Arbeit im Flüchtlingscamp Mavrovrouni (Moria) auf Lesbos
Bereits zum dritten Mal war ich im Oktober und November 2022 auf Lesbos, um Behandlungen für Asylsuchende zu geben, die im dortigen Flüchtlingscamp leben.
Die Erfahrungen möchte ich an dieser Stelle aufschreiben und etwas wiedergeben, von dem, was ich dort an erlebe. Aus Respekt gegenüber den Klienten und um ihre Privatsphäre zu schützen, verzichte
ich auf Bilder von Personen.
Warum ich diese Arbeit mache
Ein kurzer Video-Bericht
Unter folgendem Link können Sie meine Arbeit für 2023 durch Spenden unterstützen:
Fundraising-Kampagne auf Betterplace
Wiedersehen
Earth Medicine hat inzwischen einen Container direkt im Camp. Behandelt wird momentan nur dort direkt im Camp, nicht mehr in der Praxis außerhalb in Mytilini. Heute hab ich das erste
Mal im Camp Behandlungen gegeben. Es sind deutlich weniger Menschen zur Zeit in Moria untergebracht als noch im März, vorrangig aus Somalia, Nigeria, einige aus Afghanistan. Tief berührt hat mich
die Begegnung mit einem jungen Mann aus Somalia, den ich im März bereits einige Male behandeln durfte. Damals konnte er nicht laufen, hatte Lähmungserscheinungen in den Beinen und Füßen, saß im
Rollstuhl, war sehr schwach und abgemagert, so zart. Heute begegnet mir ein schüchterner Mann, hochaufgerichtet, er läuft, fährt Fahrrad, lernt Gitarre spielen, spricht inzwischen englisch.

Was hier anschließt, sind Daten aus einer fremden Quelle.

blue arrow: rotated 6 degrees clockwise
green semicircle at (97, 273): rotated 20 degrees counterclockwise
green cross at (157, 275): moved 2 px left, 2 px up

Erlebnisse wie diese lassen mich spüren, wie wichtig es ist, diese Arbeit zu machen. Zu sehen, wie die vereint zusammen wirkenden Kräfte Hoffnung geben können und zu so unglaublichen
Fortschritten beitragen. Was für ein wunderbares Erlebnis zum ersten Tag heute im Camp.
Oktober 2022
Vorläufiger Abschied
Und wieder geht meine Zeit auf Lesbos zu Ende. Gestern habe ich am Meer gesessen, ein windiger Tag, das Wasser aufgewühlt. Das Meer, erscheint mit an diesem Ort in seinem wechselhaften
Ausdruck, so facettenreich, zwiespältig, auf dieser Insel der Extreme. Mir ist schmerzlich bewusst, dass viele Menschen, die unfreiwillig hierher kamen, es gleichzeitig als heilsam und
vernichtend erleben. Ich versuche Worte zu finden – etwas von dieser Welt hier mitzuteilen, in die ich eintauche.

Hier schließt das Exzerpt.